По словам матери, отец хотел, чтобы я стал мастером игры на сона не только из-за денег. В молодости он сам мечтал стать таким мастером, обращался ко многим наставникам, однако ни один его не взял, он обошел практически всех в радиусе ста ли, но ни одного дня не играл на сона. Наставники говорили, что он странный и не подходит для игры на этом музыкальном инструменте. Столько лет прошло, все думали, что мечта отца исчезла, как сгнивают листья поздней осенью, превращаясь в грязное месиво, однако все было совсем не так. С тех пор, как себя помню, я замечал, что у отца при виде меня взгляд становился странным – как у голодного туберкулезника, сидящего перед кастрюлей с супом из собачатины, потирающего руки от нетерпения и желания попробовать. Однажды мой учитель встретил меня с отцом на деревянном мостике Шуйчжуана. Он взволнованно сообщил отцу, что по математике я ни разу не набрал больше тридцати баллов за все время учебы с первого по пятый класс.
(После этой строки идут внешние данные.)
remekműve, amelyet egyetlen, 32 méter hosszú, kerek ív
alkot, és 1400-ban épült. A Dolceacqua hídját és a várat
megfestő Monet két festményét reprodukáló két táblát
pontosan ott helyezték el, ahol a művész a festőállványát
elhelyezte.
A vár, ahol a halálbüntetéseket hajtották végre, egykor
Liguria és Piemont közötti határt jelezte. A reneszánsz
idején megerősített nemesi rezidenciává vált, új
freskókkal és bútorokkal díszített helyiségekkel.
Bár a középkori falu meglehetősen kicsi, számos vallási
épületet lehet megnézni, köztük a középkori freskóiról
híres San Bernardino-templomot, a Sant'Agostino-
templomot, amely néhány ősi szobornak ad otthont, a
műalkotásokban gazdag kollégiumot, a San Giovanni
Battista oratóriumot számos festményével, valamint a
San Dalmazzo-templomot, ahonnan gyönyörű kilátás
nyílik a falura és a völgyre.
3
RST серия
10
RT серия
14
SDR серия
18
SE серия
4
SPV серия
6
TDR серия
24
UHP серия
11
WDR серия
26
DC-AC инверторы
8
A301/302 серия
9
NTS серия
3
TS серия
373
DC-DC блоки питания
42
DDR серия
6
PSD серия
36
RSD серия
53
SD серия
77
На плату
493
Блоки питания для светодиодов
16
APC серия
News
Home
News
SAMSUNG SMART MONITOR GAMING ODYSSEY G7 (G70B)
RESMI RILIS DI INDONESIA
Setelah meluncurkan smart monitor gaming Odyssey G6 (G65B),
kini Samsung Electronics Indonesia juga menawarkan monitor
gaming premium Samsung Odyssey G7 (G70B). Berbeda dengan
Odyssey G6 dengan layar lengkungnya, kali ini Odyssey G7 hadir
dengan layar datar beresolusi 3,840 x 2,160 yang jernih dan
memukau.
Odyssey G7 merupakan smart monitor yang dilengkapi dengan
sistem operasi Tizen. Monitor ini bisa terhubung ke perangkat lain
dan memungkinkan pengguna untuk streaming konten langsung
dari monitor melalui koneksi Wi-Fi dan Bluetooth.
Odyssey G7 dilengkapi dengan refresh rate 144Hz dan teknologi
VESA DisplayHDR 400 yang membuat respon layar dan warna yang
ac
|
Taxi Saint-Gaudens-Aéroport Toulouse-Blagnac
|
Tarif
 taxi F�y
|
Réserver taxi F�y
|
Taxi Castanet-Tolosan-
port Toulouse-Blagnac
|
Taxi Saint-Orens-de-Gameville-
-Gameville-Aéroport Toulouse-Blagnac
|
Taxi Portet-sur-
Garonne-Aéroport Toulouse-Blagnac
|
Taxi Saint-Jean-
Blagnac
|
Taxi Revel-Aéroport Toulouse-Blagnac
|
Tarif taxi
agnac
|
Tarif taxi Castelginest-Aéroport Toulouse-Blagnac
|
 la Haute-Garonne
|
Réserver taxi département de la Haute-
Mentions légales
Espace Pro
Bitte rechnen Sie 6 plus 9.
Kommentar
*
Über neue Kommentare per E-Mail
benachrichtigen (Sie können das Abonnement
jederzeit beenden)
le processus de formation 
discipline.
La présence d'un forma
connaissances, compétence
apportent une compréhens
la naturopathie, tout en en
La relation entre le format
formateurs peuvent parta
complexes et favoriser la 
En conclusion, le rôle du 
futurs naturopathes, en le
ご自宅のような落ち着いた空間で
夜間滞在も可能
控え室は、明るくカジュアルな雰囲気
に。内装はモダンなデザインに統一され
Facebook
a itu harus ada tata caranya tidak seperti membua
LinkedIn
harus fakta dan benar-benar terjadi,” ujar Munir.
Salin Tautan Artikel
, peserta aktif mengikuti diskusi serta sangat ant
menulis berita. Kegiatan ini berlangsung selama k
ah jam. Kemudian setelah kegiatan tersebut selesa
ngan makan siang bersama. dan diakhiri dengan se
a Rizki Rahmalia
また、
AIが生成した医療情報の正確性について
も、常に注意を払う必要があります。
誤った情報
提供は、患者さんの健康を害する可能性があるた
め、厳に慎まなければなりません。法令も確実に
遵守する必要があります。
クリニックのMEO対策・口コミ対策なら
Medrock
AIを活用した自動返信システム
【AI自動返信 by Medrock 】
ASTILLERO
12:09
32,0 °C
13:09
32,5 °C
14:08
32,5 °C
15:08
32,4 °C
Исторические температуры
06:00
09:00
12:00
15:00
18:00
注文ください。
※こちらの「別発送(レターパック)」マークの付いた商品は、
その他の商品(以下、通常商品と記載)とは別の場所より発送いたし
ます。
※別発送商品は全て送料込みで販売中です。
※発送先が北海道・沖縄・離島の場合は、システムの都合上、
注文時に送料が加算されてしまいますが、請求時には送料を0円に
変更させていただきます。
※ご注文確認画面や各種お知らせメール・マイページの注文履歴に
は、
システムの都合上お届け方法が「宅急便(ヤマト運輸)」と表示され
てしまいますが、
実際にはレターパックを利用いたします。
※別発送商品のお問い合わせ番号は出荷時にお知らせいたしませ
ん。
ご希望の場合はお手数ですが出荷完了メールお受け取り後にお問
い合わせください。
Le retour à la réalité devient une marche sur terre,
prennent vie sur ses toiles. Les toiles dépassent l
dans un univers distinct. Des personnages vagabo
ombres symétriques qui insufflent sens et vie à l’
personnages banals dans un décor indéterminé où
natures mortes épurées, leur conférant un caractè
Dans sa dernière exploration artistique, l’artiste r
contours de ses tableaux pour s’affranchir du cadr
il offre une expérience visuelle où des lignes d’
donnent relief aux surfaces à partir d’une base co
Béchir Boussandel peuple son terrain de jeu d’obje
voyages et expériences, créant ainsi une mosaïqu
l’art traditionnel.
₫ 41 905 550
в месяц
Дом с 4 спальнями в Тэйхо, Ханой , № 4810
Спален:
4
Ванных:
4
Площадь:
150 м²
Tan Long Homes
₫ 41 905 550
Я в смущении опустил голову, полагая, что за этим, естественно, разразится буря. Учитель договорил, но отец, кивнув головой, лишь великодушно махнул рукой, мол, тридцать баллов – это уже неплохо. А потом взял меня за руку и увел прочь. Когда мы спустились с моста, отец обернулся, взглянул на жалкого, промокшего учителя, саркастически хохотнул – откуда же господину преподавателю знать, какие далеко идущие планы были у Ю Бэнынэна по поводу его сына.
Я и правда не любил учиться, никто из детей в нашей деревне не любил учиться, поначалу еще было желание, но потом оно постепенно остыло. Главной проблемой было непонимание. Например, учитель математики и сам ничего не знал: сегодня дает нам один ответ, а на следующий день, стоя перед классом, тихим голосом объявляет – вчера я думал всю ночь, сидя у очага, мне все казалось, что что-то есть странное в ответе на вчерашний вопрос, он неверен! Поэтому я всю ночь не спал от ужаса и сегодня хочу его исправить. Мы в ответ посмеялись, а потом лишь узнали, что у него за плечами лишь начальная школа, а некоторые даже говорили, что и ее он не закончил. Поневоле у нас зародилось презрительное отношение к нему, что выразилось в пропуске занятий, когда мы, как сумасшедшие, шатались повсюду.